Um dieses Pärchendrama hat Girod ein paar zwielichtige, schleimige und servile Figuren gestellt – Gauner, Hoteldirektor und Hotelangestellte, die kaum eine Funktion haben und in ihren Szenen giftig, schleimig oder servil blicken, während der alte Schriftsteller in blütenweißem Anzug durch die Hotelanlage und die pastellbunten Straßen der kleinen Stadt geht. Egal, wie oft der Anzug verdreckt, Alan holt immer noch wieder einen neuen aus dem Schrank, so blütenweiß wie der vorhergehende: der alte Schriftsteller mit der viel zu jungen Frau im Gewand eines unschuldigen Engels.

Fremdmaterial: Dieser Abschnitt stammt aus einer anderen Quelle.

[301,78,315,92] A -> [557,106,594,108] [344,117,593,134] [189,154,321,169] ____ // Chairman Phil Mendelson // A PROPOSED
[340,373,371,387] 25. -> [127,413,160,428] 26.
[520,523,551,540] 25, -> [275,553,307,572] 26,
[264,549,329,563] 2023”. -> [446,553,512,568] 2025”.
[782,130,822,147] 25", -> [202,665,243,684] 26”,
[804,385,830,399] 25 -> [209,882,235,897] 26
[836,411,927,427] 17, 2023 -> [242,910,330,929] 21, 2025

Der Film mit dem reißerischen Titel "Abstieg zu Hölle" erzählt ein emotionales Drama nicht aufregend. Die Romanvorlage von David Goodis, der auch die Vorlage für Schießen Sie auf den Pianisten (1960) geschrieben hat, mag die inneren Konflikte seiner Protagonisten nachvollziehbar erzählt haben. Es geht um lauter Menschen, die sich aus ihrer jeweiligen Not heraus gegenseitig austricksen und mittendrin der unschuldig weiß gekleidete Alan, der vergeblich alles richtig machen will und dafür schließlich seine Frau gewinnt. Francis Girod kratzt mit seinem Film nur an der Oberfläche dieses Dramas, lässt in Brasseurs faltigem Welpenblick die Verunsicherung des alten weißen Kolonialisten aufblitzen, der die Weltenläufte nicht mehr kontrolliert. Bei Marceau bleibt er gleich ganz auf deren kupferschimmernder Oberfläche.